Jayaprabhakar Kadarkarai: Modeling distributed systems. “JP” has a new modeling language FizzBee. His language focuses on ease-of-use for engineers, which I agree is lacking in most other languages. He’s made impressive progress developing solo for the last 2-3 years. FizzBee has a Pythonic syntax and a ton of features, like several builtin visualizations and interactivity, and a prototype of probabilistic performance modeling.

Marco Primi: The traveling anteater. Entertaining talk about using Antithesis to “solve” the traveling salesman problem, just demonstrates that Antithesis is a heuristic tree-searcher.

State of Reliability panel discussion #

Five men with war stories, jokes, and conflicting opinions. One interesting idea: a goal of quality and testing is to reduce nondeterminism, but AI and ML are shifting us to a world where good software is legit nondeterministic. We’ll have to develop a new testing philosophy.

Evaluation #

The conference organizers had an all-male speaker lineup when they first announced BugBash. They corrected this, but they still had no women on their panel. I complained about this, and I hope they do better next year.

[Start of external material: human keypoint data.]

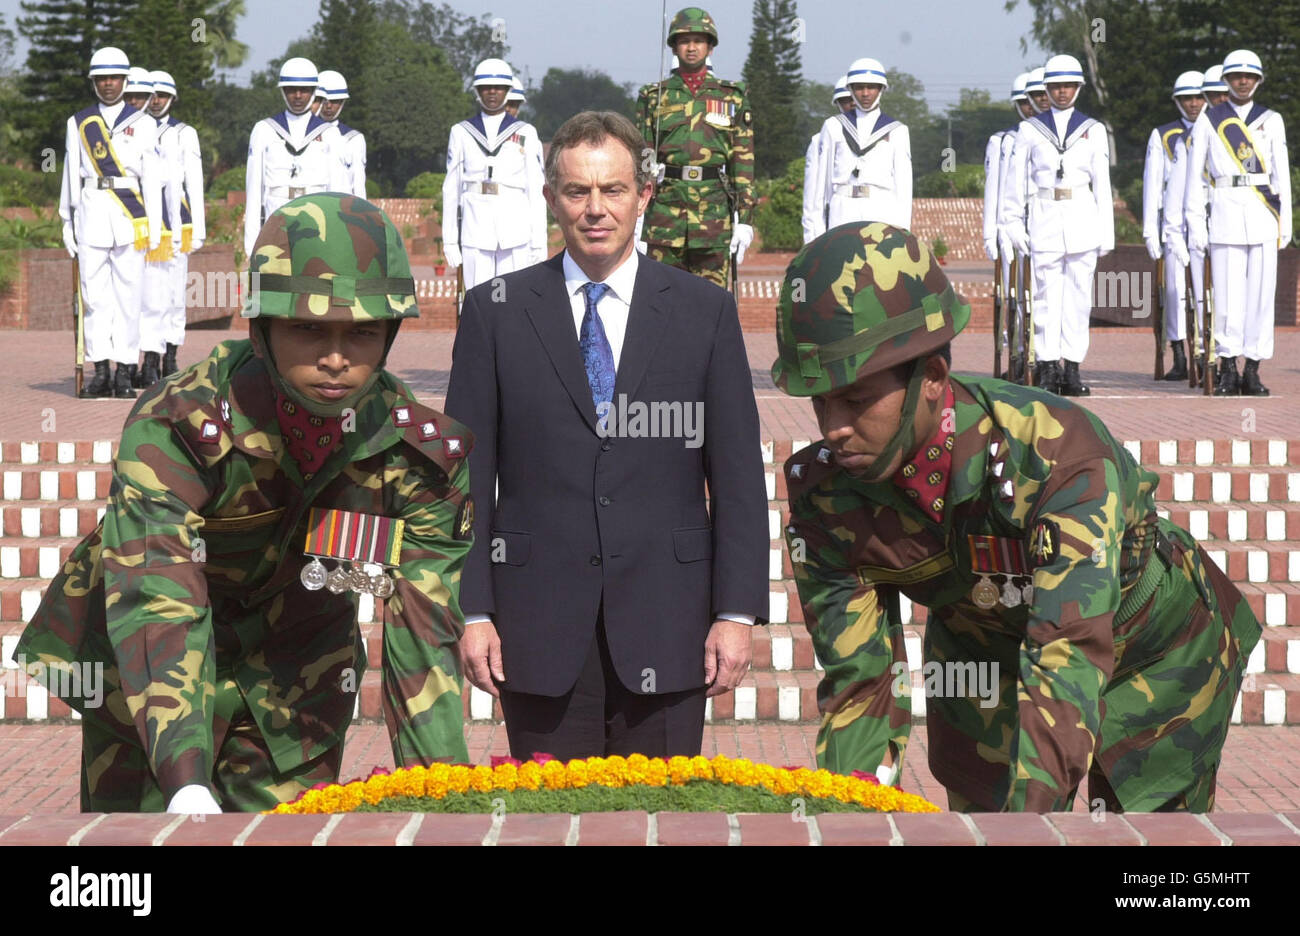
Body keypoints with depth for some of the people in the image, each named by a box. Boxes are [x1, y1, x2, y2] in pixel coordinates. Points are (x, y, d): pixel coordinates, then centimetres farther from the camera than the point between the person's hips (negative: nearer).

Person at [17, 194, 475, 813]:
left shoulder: (420, 450, -18)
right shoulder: (173, 430, -29)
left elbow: (426, 632, -16)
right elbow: (155, 606, -39)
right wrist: (186, 787, -52)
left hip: (295, 684, 3)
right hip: (150, 674, -3)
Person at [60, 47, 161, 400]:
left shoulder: (142, 124, 9)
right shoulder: (78, 124, 12)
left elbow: (151, 177, 7)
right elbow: (70, 176, 12)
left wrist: (154, 226, 2)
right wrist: (68, 222, 8)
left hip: (130, 219, -1)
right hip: (90, 218, 1)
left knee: (128, 295, -3)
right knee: (94, 294, -1)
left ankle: (124, 373, -1)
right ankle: (101, 371, 3)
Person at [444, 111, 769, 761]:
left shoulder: (705, 311, 6)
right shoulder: (495, 311, 5)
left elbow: (738, 474, 4)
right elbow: (468, 473, 3)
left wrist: (737, 611, -2)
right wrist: (473, 610, -3)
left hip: (664, 624, 0)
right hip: (540, 621, 0)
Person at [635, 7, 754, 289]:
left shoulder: (731, 96, 9)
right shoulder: (653, 96, 9)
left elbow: (744, 160, 6)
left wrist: (744, 218, -2)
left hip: (716, 210, 0)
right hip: (664, 207, 0)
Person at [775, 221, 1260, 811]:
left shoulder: (1061, 455, -39)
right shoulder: (825, 496, -24)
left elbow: (1068, 661, -48)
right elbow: (859, 685, -20)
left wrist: (1022, 828, -60)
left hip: (1155, 660, -3)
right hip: (981, 661, 3)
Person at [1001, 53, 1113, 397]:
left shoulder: (1093, 130, 10)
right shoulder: (1030, 130, 8)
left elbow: (1102, 184, 10)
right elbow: (1017, 180, 9)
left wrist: (1106, 232, 7)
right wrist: (1014, 223, 4)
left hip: (1083, 218, 1)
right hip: (1045, 220, -1)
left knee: (1079, 295, 0)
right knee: (1046, 294, -4)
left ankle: (1072, 369, 3)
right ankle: (1047, 369, -1)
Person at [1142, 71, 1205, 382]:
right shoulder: (1161, 136, 12)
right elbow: (1152, 185, 10)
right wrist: (1150, 230, 3)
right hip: (1174, 224, 0)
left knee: (1206, 290, -6)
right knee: (1175, 289, -3)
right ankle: (1179, 359, 2)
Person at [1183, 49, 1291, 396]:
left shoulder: (1271, 120, 12)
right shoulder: (1208, 121, 7)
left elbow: (1281, 173, 11)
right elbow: (1195, 175, 6)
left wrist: (1285, 222, 5)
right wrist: (1195, 222, -1)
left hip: (1263, 216, 2)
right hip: (1225, 214, -2)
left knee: (1261, 292, -1)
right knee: (1227, 293, -5)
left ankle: (1252, 371, 3)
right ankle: (1228, 370, 1)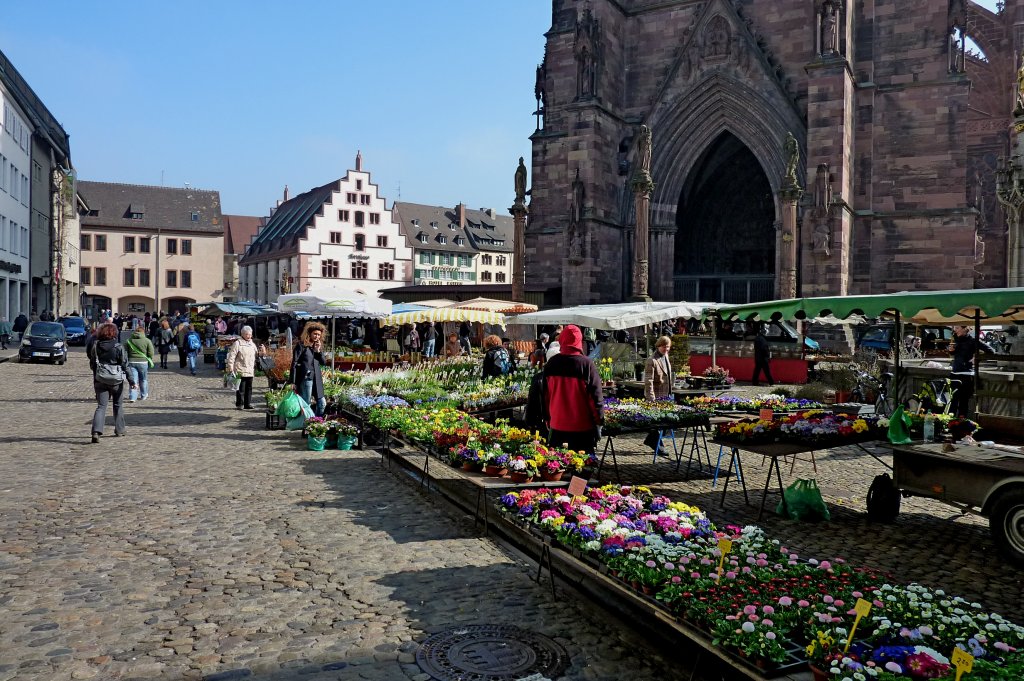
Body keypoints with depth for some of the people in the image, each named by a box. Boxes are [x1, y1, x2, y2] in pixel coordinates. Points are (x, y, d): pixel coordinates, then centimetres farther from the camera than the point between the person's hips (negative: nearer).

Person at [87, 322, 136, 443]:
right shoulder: (118, 347, -10)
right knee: (118, 405, 16)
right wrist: (131, 381, -5)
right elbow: (125, 365, -8)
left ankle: (96, 431, -20)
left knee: (101, 406, -1)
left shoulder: (95, 346, -1)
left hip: (100, 381, 1)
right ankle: (119, 430, 25)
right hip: (116, 381, -1)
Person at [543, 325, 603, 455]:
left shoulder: (551, 364, 1)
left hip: (557, 425, 4)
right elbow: (596, 396, -10)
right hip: (582, 426, -4)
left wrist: (547, 418, 18)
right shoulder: (587, 364, -12)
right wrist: (599, 420, 0)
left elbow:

I knew BugBash would be a relevant conference for me and the MongoDB Distributed Systems Research Group, but it was far better and more relevant than I expected. Lots of people I know from distributed systems research and formal methods were there. I made useful connections with people, I learned valuable things, and I had some moments of inspiration that could become research projects.


Images by the sublime Boris Artzybasheff.